Only lines holding the word "verifiable" are wanted from the records; copy all of them.

BEGIN Information shown

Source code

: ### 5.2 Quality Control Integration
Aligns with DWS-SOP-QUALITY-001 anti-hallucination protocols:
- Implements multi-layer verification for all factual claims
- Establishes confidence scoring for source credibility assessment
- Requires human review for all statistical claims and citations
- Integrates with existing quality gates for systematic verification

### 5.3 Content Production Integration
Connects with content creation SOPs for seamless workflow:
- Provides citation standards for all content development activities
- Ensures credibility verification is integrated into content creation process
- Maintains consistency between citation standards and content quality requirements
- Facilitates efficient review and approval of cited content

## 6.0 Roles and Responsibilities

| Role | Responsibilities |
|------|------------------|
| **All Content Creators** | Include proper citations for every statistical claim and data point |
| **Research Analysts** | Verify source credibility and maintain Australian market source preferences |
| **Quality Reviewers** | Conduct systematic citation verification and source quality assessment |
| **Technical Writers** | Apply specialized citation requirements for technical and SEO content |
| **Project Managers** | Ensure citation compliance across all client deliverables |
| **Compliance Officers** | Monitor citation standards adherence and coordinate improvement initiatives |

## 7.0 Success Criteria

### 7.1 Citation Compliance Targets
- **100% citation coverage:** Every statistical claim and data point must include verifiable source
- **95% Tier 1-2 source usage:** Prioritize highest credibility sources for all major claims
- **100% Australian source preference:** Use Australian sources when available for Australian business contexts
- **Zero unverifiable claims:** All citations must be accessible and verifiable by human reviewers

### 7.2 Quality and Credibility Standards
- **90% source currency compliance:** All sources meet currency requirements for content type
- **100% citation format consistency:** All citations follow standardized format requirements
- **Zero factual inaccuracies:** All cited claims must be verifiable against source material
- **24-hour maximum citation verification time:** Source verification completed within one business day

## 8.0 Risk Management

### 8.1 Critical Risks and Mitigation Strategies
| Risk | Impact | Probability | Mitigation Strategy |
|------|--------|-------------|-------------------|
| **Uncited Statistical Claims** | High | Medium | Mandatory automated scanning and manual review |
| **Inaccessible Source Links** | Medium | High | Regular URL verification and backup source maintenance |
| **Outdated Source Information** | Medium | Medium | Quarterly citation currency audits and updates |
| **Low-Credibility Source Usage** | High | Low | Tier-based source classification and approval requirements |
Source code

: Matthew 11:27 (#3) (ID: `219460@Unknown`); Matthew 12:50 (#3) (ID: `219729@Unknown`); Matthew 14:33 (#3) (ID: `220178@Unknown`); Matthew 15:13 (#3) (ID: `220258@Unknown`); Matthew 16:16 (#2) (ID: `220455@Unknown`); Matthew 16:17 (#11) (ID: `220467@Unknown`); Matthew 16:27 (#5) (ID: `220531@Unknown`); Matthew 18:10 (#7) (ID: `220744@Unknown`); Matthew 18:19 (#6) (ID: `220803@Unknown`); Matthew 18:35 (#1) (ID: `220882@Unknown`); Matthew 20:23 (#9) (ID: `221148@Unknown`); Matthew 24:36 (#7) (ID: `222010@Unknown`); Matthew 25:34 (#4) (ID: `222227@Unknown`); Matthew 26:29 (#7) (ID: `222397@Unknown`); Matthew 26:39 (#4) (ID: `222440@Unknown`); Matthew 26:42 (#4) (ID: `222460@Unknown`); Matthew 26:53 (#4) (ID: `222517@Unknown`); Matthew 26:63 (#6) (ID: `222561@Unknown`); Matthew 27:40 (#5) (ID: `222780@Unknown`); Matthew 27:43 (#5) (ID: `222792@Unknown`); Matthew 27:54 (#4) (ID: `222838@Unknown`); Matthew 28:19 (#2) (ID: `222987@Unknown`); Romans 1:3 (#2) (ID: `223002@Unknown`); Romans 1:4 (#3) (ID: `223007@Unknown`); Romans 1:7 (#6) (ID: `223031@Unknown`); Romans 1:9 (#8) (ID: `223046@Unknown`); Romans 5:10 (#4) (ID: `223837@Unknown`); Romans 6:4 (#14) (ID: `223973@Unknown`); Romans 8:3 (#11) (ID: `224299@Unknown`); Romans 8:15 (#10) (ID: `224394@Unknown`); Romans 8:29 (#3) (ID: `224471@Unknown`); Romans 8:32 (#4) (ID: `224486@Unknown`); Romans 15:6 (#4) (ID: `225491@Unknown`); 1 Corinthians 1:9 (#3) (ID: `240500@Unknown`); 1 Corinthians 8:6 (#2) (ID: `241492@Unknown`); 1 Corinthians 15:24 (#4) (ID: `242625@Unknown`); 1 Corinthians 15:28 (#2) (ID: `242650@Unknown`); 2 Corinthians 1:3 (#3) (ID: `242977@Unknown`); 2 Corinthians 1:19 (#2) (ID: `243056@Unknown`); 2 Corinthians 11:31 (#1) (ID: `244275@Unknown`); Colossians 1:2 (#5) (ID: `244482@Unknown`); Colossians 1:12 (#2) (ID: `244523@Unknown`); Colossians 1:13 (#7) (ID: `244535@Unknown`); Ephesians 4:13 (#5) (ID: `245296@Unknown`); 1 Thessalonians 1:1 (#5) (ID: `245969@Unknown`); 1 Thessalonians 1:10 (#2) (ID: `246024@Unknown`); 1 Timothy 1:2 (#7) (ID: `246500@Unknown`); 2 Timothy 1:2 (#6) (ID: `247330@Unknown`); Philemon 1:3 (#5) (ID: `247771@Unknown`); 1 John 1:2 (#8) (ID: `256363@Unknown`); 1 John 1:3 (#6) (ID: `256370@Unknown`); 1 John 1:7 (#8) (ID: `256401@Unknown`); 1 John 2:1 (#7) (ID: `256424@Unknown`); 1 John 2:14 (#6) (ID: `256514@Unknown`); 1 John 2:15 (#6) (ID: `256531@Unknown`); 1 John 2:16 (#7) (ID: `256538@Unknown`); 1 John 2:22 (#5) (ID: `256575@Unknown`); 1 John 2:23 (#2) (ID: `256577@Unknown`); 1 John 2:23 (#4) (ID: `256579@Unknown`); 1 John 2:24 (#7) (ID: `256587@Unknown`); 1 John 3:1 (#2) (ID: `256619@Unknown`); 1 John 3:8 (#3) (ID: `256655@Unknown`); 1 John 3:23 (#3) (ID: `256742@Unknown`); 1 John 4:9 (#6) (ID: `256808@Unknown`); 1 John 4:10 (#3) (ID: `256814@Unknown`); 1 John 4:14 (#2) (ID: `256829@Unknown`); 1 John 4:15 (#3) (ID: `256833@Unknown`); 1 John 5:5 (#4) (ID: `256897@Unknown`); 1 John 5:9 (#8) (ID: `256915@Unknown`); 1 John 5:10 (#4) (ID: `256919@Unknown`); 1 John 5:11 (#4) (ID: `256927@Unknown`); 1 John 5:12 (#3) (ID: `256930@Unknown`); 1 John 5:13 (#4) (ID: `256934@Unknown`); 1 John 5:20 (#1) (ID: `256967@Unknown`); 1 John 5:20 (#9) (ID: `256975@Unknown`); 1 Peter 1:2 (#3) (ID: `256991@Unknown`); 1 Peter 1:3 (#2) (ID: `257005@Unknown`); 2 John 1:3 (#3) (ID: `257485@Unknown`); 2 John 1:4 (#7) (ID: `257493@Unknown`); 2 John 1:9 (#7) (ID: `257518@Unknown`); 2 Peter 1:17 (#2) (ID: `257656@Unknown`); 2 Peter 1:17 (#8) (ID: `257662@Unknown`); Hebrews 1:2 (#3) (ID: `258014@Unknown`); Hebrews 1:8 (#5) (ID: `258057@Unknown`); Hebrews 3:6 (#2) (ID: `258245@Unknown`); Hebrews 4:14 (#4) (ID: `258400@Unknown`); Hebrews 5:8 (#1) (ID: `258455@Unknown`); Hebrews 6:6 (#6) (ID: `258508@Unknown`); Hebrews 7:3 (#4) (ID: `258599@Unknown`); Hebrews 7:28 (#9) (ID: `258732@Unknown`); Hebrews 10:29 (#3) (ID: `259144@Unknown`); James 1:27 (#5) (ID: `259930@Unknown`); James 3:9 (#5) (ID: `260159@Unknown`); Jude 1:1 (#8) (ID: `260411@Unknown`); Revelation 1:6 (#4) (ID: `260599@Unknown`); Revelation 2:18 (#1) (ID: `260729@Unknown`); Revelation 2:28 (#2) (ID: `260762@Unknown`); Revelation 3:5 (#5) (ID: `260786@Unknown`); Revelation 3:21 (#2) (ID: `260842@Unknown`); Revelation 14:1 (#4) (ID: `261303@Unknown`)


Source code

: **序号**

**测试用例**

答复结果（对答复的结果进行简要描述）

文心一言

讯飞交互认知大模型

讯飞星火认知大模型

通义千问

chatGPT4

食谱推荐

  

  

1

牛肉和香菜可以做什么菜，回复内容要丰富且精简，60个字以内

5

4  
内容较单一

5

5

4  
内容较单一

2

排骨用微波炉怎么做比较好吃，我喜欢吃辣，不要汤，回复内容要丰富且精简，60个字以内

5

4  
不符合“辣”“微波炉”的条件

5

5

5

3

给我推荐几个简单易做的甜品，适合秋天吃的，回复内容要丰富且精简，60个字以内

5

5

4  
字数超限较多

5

END Information shown

**Exercise answer**
- **100% citation coverage:** Every statistical claim and data point must include verifiable source
- **Zero unverifiable claims:** All citations must be accessible and verifiable by human reviewers
- **Zero factual inaccuracies:** All cited claims must be verifiable against source material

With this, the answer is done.